The two managers--well-meaning and well-respected white male engineers--had not considered when they wrote and forwarded the memo, per organizational procedures, to four other administrators:

  • the descriptors, sexual and racial tension, are "loaded" and, like one bullet in a chamber, threaten dangerous professional consequences; and
  • such labels may be career stoppers for an Hispanic man and for a woman in a mostly-male profession.
Deeper diversity issues at play in conflicts should be considered when addressing issues:
  • a lifetime of negative events experienced by an individual--or the group with which they identify--can be expected to tinge their experience in emergent issues;
  • when managers do not understand the dynamics of diversity, they may inadvertently perpetuate racism, sexism or other ...isms; and
  • the organization's routine procedures and practices--business as usual--may lack checkpoints that are diversity informed.
The managers' backgrounds did not prepare them to recognize or assess the deeper context of a cross gender, cross cultural conflict. Nor had the organization's three waves of diversity training in which they had voluntarily participated. Of this failing, they and I became aware in our exit discussion. The diversity training programs had not taught them why or how to consider that their own race, gender, sexual orientation, age, education, organizational status, traditional careers and traditional management training might tailor their diagnosic abilities. Nor had the training provided enough definition about how ordinary acts of management might have differential impact on employees because of their diversity.

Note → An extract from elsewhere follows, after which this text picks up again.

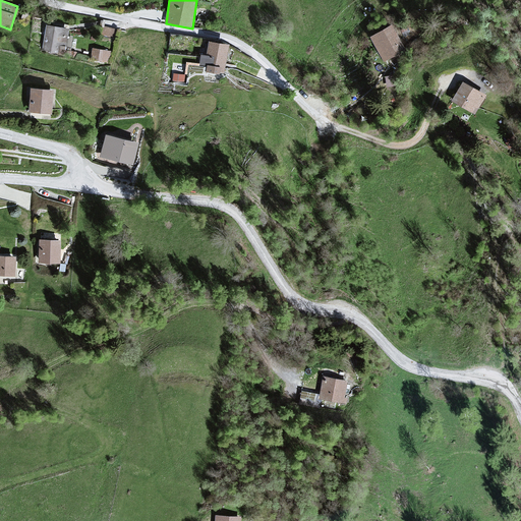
[(127,31),(103,26),(102,35),(125,40),(127,31)]
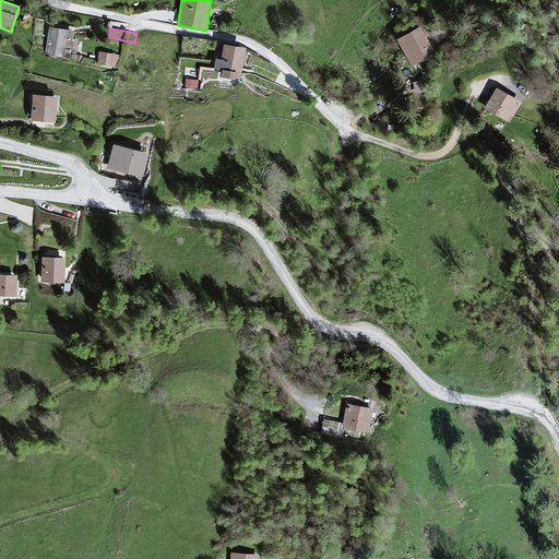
[(74,32),(49,30),(46,58),(71,60),(74,32)]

Beyond the scope of individual managers exists the organizational habits that, like perpetually-raised crossing gates, allow for inattention. Noone, including administrators who received the report, slowed its progress or set its brakes. The memorandum chugged its way into the files. And it is still there.

Deep Diversity Requires More

Deep diversity requires more. Internal consultants such as human resource, equity and diversity, labor and employee assistance specialists, touchstones for authenticity, confess that they have been disappointed that equity and diversity training has such short-term effect. Their routine interactions with ordinary employees about ordinary actions inform them of patterns within the organization that reveal its truer nature. Until everyday attitudes and actions demonstrate a genuine transformation at the level of the daily work of employees, the work has not been accomplished.

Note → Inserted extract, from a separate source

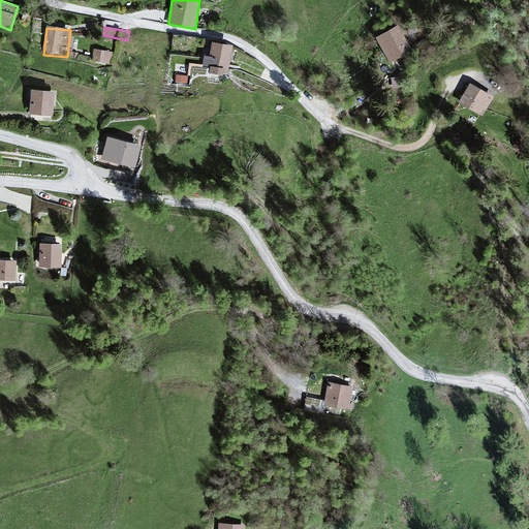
[(397,28),(375,39),(389,65),(410,54),(397,28)]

Deep Diversity Offers More, Risks More

Deep diversity work encourages development of an organizational character that more athentically reflects truly American principles of equal opportunity, fairness and remediation. In organizations where these values are fully integrated, a diversity intervention reveals the precious find. When these values are uncommon, diversity efforts require more ploughing, more harrowing, more seeding, feeding and weeding. Be aware tht in these cases, resistence and the stakes--like rocks in the farmer's field--can be expected to rise more often and higher.Business-as-usual is often the farmer's catastrophe.

Deep diversity means doing deeper assessment, deeper diagnosis, broader education and wider skill building. It may require:

  • reparation for injustices of the past;
  • reengineering of systems and procedures to ensure equity in routine management actions;
  • education and coaching of managers and supervisors for cross cultural and diversity competence; and
  • education of employees about diversity, conflict resolution and dialogue across differences.
Most employees desire connection with their work, yet they experience alienation from the work and within their workplace. Deep diversity promises higher productivity because people will feel safer and more responsible. Deep diversity doesn't just impact employees, however, it informs the work and the workplace. It improves structure, systems and people and requires leadership at all levels. Deep diversity may not be something that can be dropped into an organizational slot quickly or quietly, but at day's end, like the many-hued light show of a desert evening, is more satisfying and more promising.